→ EXERCISE INSTRUCTIONS: Reproduce only the lines of the data starting at the line containing "White alone" and ending at the line containing "What is the average value of the humidity", replacing "x-axis" with "horizontal axis" and keeping everything else unchanged.
************
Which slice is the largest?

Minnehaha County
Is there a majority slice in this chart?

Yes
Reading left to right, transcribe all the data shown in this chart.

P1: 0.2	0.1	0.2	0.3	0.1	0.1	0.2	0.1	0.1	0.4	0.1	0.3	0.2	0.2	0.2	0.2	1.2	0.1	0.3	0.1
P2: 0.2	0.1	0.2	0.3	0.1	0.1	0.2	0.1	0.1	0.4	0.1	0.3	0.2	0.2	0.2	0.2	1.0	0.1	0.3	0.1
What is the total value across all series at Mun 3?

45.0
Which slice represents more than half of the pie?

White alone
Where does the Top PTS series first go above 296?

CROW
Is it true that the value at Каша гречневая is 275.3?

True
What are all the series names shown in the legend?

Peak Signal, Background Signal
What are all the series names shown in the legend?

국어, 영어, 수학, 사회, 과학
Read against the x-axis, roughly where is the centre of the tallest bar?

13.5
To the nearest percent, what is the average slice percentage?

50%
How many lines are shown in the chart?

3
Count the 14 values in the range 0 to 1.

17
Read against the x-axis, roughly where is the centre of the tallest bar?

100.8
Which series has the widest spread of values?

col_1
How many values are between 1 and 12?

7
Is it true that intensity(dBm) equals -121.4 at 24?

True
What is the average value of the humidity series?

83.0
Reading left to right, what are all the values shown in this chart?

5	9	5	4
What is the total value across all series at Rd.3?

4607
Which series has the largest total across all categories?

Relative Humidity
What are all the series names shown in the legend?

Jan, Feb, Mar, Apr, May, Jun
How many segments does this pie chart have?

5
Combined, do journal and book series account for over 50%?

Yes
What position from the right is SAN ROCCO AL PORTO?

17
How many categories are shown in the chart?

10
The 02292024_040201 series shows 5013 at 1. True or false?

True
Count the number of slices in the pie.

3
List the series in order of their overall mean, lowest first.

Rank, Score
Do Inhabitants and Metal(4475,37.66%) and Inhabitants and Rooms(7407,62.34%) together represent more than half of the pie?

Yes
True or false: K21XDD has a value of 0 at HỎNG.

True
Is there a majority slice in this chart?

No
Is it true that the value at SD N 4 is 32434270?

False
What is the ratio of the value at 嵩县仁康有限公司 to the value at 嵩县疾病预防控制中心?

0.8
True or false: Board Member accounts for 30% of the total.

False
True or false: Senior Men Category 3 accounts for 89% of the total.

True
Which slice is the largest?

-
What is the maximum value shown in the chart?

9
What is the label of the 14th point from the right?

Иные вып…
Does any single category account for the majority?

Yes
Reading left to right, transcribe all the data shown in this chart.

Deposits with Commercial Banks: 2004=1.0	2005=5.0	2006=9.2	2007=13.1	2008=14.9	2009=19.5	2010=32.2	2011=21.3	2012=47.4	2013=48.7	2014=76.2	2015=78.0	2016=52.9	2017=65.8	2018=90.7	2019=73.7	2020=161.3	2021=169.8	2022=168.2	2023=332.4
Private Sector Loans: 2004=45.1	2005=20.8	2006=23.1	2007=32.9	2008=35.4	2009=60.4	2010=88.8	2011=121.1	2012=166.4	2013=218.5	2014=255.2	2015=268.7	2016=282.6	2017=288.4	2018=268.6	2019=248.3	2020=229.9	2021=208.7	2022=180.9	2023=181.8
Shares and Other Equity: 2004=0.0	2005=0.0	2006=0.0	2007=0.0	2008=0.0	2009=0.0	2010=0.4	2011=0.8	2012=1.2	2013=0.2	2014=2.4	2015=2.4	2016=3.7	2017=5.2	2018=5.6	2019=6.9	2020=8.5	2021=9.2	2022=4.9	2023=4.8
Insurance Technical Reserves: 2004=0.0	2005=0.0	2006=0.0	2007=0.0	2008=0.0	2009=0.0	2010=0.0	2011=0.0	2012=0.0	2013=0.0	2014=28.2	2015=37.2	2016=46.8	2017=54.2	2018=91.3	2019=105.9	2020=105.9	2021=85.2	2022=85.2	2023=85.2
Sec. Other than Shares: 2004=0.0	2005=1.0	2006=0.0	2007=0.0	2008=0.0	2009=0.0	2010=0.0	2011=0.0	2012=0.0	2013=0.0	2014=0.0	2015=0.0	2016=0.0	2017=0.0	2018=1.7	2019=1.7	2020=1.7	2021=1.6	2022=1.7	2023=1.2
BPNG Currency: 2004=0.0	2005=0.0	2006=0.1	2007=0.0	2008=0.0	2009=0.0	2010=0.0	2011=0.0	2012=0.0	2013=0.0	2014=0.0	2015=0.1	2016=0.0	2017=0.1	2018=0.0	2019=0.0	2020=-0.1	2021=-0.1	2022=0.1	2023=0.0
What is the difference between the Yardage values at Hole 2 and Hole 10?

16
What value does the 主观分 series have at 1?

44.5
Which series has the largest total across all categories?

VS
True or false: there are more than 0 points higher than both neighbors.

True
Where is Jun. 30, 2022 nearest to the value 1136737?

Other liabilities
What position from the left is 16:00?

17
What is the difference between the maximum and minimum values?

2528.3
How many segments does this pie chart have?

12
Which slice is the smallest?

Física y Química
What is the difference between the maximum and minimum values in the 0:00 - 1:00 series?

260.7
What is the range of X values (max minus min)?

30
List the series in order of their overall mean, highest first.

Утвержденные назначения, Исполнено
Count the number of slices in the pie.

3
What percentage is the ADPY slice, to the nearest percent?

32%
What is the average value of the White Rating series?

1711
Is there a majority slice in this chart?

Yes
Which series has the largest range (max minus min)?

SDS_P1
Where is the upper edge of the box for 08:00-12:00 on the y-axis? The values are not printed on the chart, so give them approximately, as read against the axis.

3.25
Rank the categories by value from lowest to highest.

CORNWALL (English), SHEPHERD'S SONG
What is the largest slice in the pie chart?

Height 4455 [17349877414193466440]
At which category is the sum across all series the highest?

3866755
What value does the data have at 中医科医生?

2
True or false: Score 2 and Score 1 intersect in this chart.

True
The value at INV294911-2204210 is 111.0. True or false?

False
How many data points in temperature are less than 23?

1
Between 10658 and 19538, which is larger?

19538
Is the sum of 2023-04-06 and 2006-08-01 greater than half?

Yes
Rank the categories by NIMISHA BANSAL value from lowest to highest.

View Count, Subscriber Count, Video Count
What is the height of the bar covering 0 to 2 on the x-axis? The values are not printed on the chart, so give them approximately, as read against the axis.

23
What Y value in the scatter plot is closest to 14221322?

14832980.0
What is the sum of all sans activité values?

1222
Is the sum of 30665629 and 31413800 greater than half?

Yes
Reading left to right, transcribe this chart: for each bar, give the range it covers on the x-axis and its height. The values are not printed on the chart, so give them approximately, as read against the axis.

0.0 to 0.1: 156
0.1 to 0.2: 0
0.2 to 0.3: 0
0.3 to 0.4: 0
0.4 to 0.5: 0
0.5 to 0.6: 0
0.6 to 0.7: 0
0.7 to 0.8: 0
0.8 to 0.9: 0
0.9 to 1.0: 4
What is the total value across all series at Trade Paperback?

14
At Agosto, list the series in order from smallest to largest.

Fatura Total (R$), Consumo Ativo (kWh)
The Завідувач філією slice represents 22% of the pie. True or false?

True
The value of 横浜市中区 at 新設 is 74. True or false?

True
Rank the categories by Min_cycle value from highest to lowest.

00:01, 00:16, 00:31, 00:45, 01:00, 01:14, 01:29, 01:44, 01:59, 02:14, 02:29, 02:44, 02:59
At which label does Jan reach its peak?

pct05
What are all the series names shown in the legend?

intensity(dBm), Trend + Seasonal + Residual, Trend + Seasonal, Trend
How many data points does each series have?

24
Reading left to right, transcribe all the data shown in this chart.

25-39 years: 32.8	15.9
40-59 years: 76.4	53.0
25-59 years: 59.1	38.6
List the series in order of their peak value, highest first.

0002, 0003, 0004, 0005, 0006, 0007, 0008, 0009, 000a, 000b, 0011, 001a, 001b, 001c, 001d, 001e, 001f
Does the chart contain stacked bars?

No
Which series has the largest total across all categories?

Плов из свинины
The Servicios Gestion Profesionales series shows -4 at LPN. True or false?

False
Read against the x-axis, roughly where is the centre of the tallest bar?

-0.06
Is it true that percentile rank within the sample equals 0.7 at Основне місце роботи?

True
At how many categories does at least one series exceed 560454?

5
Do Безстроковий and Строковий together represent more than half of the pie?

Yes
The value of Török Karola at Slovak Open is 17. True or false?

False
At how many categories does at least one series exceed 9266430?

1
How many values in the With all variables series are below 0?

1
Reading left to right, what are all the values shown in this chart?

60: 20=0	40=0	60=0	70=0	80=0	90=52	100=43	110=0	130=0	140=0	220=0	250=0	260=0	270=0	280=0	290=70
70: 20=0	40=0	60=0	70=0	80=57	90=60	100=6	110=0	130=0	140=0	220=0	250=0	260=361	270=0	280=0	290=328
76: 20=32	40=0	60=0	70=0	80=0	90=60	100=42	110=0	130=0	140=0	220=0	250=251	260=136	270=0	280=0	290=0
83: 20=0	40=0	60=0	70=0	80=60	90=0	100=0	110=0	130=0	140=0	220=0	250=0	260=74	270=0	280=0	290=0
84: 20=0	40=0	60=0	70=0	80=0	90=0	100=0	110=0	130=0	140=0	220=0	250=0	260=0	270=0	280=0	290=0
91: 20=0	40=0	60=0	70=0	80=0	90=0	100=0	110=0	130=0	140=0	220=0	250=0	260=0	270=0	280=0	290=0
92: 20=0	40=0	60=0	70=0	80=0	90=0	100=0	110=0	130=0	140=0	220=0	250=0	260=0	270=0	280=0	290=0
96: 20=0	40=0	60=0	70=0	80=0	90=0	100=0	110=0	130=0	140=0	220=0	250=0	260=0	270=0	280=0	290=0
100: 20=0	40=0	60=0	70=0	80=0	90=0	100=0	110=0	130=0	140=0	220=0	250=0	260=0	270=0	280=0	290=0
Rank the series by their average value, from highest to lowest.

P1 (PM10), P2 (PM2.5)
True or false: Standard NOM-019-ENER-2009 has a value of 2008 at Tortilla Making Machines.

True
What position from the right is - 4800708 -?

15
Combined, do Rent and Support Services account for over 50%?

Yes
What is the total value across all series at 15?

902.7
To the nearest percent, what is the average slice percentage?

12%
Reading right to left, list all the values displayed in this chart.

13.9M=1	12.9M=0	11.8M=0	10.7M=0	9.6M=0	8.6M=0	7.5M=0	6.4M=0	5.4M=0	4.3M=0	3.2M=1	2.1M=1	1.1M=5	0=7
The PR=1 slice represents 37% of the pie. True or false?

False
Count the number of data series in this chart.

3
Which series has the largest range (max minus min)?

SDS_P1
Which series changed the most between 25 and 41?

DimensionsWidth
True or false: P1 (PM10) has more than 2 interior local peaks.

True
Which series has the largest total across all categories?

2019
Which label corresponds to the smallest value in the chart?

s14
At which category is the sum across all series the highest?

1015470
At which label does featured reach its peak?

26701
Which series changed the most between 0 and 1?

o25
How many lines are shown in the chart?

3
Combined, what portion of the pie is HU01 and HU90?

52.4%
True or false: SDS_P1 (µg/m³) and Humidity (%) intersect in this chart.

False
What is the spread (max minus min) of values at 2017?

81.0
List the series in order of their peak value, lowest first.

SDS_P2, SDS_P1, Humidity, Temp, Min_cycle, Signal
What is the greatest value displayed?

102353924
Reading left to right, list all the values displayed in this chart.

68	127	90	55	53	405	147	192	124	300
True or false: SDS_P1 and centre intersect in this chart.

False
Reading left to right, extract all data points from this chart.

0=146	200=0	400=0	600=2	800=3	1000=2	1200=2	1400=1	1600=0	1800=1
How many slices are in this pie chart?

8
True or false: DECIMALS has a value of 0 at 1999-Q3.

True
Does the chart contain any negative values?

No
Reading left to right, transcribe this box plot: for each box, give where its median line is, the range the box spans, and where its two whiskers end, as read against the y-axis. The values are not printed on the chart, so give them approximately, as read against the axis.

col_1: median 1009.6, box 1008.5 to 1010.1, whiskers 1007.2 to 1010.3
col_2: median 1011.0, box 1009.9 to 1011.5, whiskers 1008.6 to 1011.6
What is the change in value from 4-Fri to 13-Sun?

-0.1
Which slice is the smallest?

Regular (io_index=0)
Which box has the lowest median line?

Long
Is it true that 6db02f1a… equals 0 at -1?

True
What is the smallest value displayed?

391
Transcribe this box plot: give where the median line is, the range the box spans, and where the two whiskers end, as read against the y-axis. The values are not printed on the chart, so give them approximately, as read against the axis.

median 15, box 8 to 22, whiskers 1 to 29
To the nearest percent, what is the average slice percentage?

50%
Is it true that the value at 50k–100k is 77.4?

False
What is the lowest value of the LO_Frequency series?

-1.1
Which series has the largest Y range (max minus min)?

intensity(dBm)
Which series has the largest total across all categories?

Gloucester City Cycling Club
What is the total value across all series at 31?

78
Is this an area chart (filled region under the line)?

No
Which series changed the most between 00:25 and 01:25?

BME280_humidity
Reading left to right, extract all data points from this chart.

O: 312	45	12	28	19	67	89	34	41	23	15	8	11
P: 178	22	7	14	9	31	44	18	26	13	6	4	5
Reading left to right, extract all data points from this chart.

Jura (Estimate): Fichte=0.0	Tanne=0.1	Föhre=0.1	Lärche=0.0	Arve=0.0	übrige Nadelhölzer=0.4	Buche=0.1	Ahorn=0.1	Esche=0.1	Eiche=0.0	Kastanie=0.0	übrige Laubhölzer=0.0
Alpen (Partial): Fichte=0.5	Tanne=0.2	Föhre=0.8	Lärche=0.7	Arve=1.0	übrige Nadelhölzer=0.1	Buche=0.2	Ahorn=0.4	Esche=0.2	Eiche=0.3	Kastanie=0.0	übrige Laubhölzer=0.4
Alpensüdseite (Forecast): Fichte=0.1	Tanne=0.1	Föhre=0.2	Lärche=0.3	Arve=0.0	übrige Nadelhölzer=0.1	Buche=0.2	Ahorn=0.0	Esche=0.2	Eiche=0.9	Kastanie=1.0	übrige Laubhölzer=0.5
************
→ EXERCISE RESPONSE:
White alone
Where does the Top PTS series first go above 296?

CROW
Is it true that the value at Каша гречневая is 275.3?

True
What are all the series names shown in the legend?

Peak Signal, Background Signal
What are all the series names shown in the legend?

국어, 영어, 수학, 사회, 과학
Read against the horizontal axis, roughly where is the centre of the tallest bar?

13.5
To the nearest percent, what is the average slice percentage?

50%
How many lines are shown in the chart?

3
Count the 14 values in the range 0 to 1.

17
Read against the horizontal axis, roughly where is the centre of the tallest bar?

100.8
Which series has the widest spread of values?

col_1
How many values are between 1 and 12?

7
Is it true that intensity(dBm) equals -121.4 at 24?

True
What is the average value of the humidity series?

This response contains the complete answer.